Mon July 14, 2014
Citigroup Agrees To Pay $7 Billion To Resolve Mortgage Probe
Originally published on Mon July 14, 2014 9:53 am
Citigroup said Monday it had agreed to pay $7 billion to settle a federal investigation into subprime mortgages it sold in the run-up to the financial meltdown of 2008.
The deal covers mortgage-backed securities and collateralized debt obligations issued, structured or underwritten by Citi between 2003 and 2008, the company said in a statement on its website.
Citi said it would pay $4.5 billion in cash and $2.5 billion in consumer relief, which will be in the form of financing for affordable rental housing, principal reduction for home loans and other programs by the end of 2018.
Reuters reports that the $7 billion figure was more than twice what many analysts had expected, but less than the $12 billion sought by the government.
The settlement frees Citi from potential liability for collateralized debt obligations (CDOs) as well as mortgage securities.
"The comprehensive settlement announced today with the U.S. Department of Justice, state attorneys general and the [Federal Deposit Insurance Corp.] resolves all pending civil investigations related to our legacy RMBS and CDO underwriting, structuring and issuance activities," Citigroup CEO Michael Corbat said in the statement. "We also have now resolved substantially all of our legacy RMBS and CDO litigation."

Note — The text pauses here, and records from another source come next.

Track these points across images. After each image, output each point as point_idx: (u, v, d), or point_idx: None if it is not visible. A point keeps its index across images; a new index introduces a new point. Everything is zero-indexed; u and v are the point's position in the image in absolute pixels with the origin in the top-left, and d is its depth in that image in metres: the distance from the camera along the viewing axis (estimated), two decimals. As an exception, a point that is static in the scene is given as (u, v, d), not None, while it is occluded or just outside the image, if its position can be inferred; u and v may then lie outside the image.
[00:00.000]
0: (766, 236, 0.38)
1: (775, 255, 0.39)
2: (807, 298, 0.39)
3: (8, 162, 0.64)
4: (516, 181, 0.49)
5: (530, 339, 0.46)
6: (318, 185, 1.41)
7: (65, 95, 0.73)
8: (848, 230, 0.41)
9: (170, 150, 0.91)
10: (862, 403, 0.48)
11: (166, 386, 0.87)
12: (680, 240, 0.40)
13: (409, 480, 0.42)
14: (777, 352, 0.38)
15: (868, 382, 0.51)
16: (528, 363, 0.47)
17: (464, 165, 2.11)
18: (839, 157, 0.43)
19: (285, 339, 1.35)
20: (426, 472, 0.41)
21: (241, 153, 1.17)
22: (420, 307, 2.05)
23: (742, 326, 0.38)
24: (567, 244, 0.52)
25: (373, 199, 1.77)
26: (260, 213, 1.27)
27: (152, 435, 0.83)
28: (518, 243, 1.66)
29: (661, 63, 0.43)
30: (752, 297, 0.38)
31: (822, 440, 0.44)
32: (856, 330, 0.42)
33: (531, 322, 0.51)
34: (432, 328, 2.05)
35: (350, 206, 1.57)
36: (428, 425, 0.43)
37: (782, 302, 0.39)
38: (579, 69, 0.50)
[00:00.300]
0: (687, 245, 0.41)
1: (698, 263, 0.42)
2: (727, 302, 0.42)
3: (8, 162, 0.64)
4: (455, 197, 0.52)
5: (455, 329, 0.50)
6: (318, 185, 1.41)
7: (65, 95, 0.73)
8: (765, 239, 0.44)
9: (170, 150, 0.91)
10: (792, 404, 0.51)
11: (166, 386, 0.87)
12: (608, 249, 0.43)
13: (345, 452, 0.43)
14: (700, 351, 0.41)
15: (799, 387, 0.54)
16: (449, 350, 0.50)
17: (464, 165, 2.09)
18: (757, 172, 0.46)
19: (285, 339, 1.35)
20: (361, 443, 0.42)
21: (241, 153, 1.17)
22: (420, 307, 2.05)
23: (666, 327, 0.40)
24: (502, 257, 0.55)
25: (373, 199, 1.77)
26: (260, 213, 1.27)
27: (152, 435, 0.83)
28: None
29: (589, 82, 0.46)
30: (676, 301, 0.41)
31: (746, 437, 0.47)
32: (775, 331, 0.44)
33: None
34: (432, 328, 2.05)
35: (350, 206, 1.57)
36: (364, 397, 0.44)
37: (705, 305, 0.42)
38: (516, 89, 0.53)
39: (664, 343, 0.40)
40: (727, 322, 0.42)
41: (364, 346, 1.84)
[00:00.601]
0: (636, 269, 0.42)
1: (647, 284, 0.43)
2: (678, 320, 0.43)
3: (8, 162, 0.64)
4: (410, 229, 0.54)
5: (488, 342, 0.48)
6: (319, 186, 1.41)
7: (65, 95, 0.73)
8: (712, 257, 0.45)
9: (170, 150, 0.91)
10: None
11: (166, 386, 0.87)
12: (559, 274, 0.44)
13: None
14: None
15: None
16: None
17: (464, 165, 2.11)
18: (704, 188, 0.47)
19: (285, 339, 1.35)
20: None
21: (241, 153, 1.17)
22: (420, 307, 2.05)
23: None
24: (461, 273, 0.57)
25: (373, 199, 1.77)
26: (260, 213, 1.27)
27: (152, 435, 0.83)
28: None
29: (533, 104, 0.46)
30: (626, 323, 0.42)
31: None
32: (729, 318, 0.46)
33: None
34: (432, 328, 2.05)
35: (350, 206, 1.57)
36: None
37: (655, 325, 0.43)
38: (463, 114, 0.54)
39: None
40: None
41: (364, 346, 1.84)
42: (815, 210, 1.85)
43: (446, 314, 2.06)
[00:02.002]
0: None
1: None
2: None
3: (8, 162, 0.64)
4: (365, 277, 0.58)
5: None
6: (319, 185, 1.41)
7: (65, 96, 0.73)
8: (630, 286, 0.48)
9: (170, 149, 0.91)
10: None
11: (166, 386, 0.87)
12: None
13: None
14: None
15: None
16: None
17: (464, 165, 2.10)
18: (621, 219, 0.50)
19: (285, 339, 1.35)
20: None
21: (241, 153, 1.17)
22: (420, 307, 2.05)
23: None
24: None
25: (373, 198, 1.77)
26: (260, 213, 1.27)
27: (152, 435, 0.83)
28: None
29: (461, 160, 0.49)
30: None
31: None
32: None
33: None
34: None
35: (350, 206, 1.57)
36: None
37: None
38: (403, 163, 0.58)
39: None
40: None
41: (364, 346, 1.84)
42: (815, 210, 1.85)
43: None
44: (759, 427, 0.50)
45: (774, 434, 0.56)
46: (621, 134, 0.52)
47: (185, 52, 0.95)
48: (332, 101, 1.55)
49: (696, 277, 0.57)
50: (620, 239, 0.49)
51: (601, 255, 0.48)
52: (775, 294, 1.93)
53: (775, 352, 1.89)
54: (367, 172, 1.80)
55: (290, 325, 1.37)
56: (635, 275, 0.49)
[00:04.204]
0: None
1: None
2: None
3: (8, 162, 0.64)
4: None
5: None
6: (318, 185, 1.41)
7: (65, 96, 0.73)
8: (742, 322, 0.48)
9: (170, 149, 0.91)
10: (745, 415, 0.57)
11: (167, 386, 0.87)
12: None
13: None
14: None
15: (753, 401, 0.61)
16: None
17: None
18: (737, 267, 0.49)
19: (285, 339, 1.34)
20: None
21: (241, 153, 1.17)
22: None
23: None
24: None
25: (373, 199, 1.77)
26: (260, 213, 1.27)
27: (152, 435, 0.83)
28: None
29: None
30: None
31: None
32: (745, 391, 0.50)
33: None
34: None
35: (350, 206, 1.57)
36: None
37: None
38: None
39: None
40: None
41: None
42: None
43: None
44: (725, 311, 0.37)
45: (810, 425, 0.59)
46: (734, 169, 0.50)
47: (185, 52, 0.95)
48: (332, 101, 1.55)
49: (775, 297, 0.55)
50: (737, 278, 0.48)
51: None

The company said it would take a charge of about $3.8 billion pre-tax in the second quarter of 2014 in connection with the settlement.
The Associated Press notes:
"The agreement announced Monday comes weeks after talks between the two sides broke down, prompting the Justice Department to warn that it would sue one of the nation's biggest banks. ...
"Citigroup, among other banks, downplayed the risks of subprime mortgages when packaging them, selling them to mutual funds, investment trusts, pensions, as well as other banks and investors."
With the settlement, Citigroup joins JPMorgan Chase as the only major U.S. banks to settle so far.